Der wohl wichtigste Effekt des Spiels: Aus passiven Zuschauern des Klimawandels werden handelnde Akteure; Foto: Oropendola Productions
Was vergnüglich gelingen soll, verlangt indes ernsthafte und intensive Vorbereitung. "Es beginnt mit monatelangen Recherchen", berichtet Wendler. Das Spiel könne nur gelingen, wenn es möglichst realistischen Rahmenbedingungen folgt. "Dazu haben wir uns frühere Hochwasser- und Starkregenereignisse angesehen, haben Experten und Forscher interviewt, Betroffene befragt." Die Vorbereitung hat sich offenbar ausgezahlt: 73 Prozent der Teilnehmer des Downpour!-Spiels in Manchester gaben bei einer Evaluation an, "etwas gelernt" zu haben. Sogar 85 Prozent befassten sich dank des Spiels überhaupt zum ersten Mal mit dem Klimawandel in ihrer Stadt.

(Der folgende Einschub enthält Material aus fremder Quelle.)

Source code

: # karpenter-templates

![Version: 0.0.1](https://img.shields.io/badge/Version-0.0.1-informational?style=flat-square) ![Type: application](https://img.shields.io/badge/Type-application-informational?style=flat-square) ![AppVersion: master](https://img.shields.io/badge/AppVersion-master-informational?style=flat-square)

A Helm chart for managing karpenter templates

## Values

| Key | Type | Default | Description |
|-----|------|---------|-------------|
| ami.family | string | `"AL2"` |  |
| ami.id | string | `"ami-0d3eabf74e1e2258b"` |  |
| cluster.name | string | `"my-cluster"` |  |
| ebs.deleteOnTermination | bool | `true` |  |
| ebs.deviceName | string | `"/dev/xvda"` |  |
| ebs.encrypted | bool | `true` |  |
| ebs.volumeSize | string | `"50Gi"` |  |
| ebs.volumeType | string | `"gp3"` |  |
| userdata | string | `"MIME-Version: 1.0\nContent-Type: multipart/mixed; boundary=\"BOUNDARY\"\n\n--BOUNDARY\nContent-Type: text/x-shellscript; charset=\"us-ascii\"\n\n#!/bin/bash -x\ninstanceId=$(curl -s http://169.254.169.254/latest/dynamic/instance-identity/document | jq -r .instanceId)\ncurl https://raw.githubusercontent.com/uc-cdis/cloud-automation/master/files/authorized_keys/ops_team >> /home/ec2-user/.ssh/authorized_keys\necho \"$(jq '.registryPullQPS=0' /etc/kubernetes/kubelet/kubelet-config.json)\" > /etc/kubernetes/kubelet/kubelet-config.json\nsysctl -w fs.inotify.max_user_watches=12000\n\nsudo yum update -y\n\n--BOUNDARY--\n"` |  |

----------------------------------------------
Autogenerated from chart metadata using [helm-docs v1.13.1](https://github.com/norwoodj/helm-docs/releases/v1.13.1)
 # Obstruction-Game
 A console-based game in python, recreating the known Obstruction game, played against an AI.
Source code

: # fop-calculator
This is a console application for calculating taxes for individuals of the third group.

Vielen Spielern wurde - erstmals überhaupt - der Klimawandel nahegebracht
Bei allem Erfolg von Downpour! ist sich Jana Wendler allerdings auch der Grenzen des Street Game-Ansatzes bewusst: So werde nur eine vergleichsweise kleine Zahl an Teilnehmern erreicht (die allerdings intensiv), Aufwand und Kosten sind vergleichsweise hoch, und bei einem Ortswechsel von Stadt zu Stadt muss ein Spielkonzept aufwändig neuen örtlichen Gegebenheiten angepasst werden.
Vom Potenzial der Stadtspiele ist sie dennoch überzeugt – und will mit ihrer Agentur Playfuel und Partnern in Deutschland und Österreich auch künftig den Klimawandel in die Stadt bringen. Denn im besten Fall kann aus Spiel auch wieder Ernst werden: Wenn nämlich die Vorbereitung für den Ernstfall robuster wird, weil im Spiel gewonnene Erfahrungen und Einsichten als Feedback an "echte" Stadtplaner und Katastrophenschützer zurückgespielt werden.